I think that conversion from Ansi code to UTF-8 is done at character base, based on the following codes. And I'm afraid this causes some problem for multi-byte characters like Korean. CP949 expresses a Korean Character with two bytes but mostly in 3 bytes in UTF8. I think converting the whole chunk of text at once, not char by char, may solve the problem. Am I wrong?
procedure TRtf2HtmlConverter.DoCharSet;
begin
case FParser.rtfMinor of
rtfMacCharSet:
FCodePage := encodingCPMac;
rtfAnsiCharSet:
// FCodePage := encodingCP1252;
FCodePage := encodingANSI; // <== changed here
rtfPCCharSet:
FCodePage := encodingCP437;
rtfPcaCharSet:
FCodePage := encodingCP850;
otherwise
FCodePage := encodingUTF8; // Changed here too, but this does not have any effect.
// FCodePage := encodingCP949;
// there is also a \ansicpgN, but it is not supported by RTFPars
end;
end;
Our Windows system uses CP949, not CP1252. But it should not matter as long as I use encodingANSI, as the system will interpret it as CP949.
But when I put this, English characters are displayed correctly, but not Korean characters --- they disappear (Setting FCodepage := encodingCP949 doesn't work).
So, looking for possible reason, I found followings.

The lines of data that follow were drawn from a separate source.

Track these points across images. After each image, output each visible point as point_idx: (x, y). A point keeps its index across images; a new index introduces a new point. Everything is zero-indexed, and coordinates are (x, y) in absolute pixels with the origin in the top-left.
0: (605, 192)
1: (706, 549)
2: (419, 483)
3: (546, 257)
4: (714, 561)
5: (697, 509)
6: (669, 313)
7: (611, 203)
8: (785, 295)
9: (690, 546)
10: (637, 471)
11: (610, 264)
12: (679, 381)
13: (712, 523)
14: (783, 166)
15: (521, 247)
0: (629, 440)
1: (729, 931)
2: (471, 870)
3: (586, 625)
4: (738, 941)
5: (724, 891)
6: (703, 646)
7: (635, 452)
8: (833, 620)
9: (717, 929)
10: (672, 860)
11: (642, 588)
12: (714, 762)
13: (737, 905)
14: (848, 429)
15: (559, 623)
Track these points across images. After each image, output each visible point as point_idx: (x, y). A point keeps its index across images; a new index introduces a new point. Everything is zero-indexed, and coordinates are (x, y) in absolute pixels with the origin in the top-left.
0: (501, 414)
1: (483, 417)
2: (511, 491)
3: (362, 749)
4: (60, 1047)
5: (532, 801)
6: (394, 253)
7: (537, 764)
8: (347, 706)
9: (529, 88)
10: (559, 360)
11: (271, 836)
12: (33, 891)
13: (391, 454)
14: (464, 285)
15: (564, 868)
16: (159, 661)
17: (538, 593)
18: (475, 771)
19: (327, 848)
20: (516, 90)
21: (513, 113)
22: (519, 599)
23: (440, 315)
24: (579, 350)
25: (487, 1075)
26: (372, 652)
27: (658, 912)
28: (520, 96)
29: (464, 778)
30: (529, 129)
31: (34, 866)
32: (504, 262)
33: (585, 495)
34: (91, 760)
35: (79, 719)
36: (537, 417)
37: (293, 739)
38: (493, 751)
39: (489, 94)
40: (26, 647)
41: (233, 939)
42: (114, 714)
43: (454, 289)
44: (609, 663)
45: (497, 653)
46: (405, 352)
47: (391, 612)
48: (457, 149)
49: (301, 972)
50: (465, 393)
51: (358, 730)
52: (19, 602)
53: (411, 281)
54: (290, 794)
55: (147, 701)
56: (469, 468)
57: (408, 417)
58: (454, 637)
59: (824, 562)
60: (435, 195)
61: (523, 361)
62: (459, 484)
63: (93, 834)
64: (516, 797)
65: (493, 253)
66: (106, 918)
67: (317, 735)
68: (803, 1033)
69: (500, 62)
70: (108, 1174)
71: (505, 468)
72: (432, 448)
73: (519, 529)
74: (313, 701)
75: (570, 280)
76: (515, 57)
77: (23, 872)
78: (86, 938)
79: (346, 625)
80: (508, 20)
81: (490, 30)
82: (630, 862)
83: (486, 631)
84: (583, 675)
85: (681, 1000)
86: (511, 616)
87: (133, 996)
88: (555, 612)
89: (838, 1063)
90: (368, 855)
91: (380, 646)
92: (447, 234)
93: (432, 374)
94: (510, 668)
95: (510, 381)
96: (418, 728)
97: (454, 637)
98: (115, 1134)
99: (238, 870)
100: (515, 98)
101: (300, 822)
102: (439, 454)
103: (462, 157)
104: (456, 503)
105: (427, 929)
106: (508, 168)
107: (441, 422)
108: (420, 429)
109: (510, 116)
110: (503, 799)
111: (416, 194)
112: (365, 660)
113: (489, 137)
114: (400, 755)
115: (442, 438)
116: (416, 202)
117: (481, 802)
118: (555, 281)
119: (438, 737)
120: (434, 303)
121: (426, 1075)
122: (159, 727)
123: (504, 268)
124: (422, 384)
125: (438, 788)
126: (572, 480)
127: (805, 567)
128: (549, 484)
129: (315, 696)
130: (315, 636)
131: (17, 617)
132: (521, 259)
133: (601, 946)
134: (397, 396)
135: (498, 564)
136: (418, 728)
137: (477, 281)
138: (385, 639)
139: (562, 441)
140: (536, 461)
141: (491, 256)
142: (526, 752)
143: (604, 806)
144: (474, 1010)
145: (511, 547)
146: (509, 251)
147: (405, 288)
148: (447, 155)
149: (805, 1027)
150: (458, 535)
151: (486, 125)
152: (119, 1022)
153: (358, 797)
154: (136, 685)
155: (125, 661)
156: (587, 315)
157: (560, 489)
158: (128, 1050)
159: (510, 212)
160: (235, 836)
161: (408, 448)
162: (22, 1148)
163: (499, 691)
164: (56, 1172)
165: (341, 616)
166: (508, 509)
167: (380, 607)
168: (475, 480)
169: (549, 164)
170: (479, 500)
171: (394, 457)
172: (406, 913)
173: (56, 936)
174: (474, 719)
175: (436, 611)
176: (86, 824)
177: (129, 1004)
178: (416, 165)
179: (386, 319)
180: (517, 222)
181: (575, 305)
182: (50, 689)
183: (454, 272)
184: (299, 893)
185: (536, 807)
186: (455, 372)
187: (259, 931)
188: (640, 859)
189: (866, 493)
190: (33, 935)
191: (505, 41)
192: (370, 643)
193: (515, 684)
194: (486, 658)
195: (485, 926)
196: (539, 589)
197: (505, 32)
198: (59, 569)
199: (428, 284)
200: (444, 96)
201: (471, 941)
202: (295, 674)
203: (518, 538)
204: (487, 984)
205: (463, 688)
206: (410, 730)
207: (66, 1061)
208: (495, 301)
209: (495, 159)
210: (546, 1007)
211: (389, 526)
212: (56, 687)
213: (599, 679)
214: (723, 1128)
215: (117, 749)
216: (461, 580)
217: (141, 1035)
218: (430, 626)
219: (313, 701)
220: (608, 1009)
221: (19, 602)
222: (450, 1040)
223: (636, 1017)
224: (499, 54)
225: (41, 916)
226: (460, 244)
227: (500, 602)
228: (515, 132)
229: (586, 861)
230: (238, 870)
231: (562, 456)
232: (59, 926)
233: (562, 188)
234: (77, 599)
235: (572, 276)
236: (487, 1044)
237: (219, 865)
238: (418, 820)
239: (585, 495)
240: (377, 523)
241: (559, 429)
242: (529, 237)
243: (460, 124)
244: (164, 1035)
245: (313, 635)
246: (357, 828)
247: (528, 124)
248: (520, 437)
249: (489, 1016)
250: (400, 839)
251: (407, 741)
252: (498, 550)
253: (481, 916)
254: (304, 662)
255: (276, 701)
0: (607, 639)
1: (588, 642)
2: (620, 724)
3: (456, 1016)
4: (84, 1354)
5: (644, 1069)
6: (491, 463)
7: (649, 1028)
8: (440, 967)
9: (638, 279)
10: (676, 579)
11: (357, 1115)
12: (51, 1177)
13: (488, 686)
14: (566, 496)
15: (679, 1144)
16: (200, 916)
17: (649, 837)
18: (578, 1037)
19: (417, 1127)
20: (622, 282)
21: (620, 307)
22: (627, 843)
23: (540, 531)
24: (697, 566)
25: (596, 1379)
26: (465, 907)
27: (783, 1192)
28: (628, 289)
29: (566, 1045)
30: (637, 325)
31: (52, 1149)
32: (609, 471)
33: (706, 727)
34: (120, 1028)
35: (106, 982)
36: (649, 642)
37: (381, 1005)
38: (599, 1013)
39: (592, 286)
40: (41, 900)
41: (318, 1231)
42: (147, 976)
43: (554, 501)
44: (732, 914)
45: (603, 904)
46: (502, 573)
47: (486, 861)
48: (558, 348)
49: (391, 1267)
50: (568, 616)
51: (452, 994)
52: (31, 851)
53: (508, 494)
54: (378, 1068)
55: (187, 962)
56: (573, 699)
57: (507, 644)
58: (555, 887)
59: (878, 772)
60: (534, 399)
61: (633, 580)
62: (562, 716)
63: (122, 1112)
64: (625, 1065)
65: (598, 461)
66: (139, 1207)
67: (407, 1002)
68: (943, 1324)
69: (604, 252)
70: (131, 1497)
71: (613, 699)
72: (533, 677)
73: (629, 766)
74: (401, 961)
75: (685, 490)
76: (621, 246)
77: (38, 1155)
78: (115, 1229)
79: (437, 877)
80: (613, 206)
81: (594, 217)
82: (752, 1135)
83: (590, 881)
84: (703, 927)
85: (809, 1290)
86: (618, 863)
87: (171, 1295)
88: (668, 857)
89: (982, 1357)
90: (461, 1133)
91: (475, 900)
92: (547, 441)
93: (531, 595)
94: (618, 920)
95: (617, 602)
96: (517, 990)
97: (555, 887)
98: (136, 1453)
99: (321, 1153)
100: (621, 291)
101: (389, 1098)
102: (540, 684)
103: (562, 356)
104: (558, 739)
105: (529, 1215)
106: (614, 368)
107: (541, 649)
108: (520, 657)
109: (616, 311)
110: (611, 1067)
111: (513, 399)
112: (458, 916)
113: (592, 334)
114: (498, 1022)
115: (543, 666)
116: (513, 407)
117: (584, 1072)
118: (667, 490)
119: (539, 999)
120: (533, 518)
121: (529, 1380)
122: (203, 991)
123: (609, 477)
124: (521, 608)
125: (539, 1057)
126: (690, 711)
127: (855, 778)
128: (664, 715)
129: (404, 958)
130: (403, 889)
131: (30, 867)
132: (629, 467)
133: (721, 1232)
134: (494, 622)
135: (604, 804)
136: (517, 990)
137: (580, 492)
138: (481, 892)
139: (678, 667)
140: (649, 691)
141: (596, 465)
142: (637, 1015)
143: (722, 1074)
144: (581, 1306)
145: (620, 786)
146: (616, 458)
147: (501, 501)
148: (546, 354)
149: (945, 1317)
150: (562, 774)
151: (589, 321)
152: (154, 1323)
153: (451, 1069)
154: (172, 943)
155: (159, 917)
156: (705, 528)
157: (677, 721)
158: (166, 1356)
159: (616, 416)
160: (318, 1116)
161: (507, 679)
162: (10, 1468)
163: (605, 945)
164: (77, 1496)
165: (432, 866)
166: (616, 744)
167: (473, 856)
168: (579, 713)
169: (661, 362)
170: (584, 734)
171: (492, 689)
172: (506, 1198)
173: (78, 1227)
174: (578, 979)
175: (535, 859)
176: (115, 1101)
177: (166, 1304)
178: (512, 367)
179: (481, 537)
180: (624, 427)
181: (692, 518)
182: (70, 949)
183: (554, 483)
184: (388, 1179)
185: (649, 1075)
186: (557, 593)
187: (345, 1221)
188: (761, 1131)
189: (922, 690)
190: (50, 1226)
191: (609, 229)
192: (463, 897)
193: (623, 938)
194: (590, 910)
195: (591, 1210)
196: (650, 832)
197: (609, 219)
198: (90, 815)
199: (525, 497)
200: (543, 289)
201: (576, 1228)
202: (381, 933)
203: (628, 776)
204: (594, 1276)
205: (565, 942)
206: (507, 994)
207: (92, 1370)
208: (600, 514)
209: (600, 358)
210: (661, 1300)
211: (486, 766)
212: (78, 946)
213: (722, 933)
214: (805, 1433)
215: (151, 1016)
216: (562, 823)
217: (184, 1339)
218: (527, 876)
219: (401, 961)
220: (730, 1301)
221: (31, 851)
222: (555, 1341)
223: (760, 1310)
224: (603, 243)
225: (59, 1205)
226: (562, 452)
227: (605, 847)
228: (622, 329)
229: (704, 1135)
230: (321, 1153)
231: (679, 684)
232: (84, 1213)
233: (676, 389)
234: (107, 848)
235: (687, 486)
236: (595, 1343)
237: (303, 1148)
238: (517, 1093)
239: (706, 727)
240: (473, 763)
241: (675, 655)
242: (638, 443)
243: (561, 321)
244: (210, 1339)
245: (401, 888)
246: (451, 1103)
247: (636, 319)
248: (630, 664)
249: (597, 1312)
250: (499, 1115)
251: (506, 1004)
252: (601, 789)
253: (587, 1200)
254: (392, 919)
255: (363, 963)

procedure TRtf2HtmlConverter.DoText;
var
c: char;
s: string;
begin
if (FCurrText = '') then
begin
// This is the very first character -- we must write the HTML header.
if FOutput.Count = 0 then
WriteHeader;
if FSpanOpen then
CloseSpan;
end;
c := chr(FParser.RTFMajor);
if c = #0 then // last character
begin
WriteFooter;
exit;
end;
if c > #127 then
begin
s := ConvertEncoding(c, FCodePage, encodingUTF8); // <== I think this matters.
FCurrText := FCurrText + s;
end
else
FCurrText := FCurrText + c;
if FParDelayed then
begin
WritePar(FParAttrib);
FParDelayed := False;
FParOpen := True;
end;
if FSpanDelayed then
begin
WriteSpan(FCurrCharAttrib);
FSpanDelayed := False;
FSpanOpen := True;
end;
end;
I'm not sure I can modify this unit myself (unless this is prohibited), but please comment on the reason I suggested at least.
Other approach that works is as following.
First, I enforce utf8 from the beginning.
procedure TRtf2HtmlConverter.DoCharSet;
begin
case FParser.rtfMinor of
rtfAnsiCharSet:
FCodePage := encodingUTF8; // <== set utf8 here
....
end; // case
end; // procedure
And the created HTML file does not appear correctly, but it contains characters. The content appears correctly in Notepad, but not on webbrowsers -- broken characters.
So, I open the HTML file in NotePad, save it again but with encoding of UTF8, not Ansi. Then webbrowsers show the contents correctly.